- _DIRECTIVE_: Copy the following lines word for word, with nothing altered.

'''

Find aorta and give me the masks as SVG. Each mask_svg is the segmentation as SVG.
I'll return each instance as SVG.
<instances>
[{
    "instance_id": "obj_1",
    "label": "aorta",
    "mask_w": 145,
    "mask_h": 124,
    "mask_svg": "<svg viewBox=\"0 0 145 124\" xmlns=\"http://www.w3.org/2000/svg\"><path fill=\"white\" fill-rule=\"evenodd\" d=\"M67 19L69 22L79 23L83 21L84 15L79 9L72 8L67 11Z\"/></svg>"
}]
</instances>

'''

- _RESULT_:
Find aorta and give me the masks as SVG. Each mask_svg is the segmentation as SVG.
I'll return each instance as SVG.
<instances>
[{
    "instance_id": "obj_1",
    "label": "aorta",
    "mask_w": 145,
    "mask_h": 124,
    "mask_svg": "<svg viewBox=\"0 0 145 124\" xmlns=\"http://www.w3.org/2000/svg\"><path fill=\"white\" fill-rule=\"evenodd\" d=\"M67 19L69 22L79 23L83 21L84 15L79 9L72 8L67 11Z\"/></svg>"
}]
</instances>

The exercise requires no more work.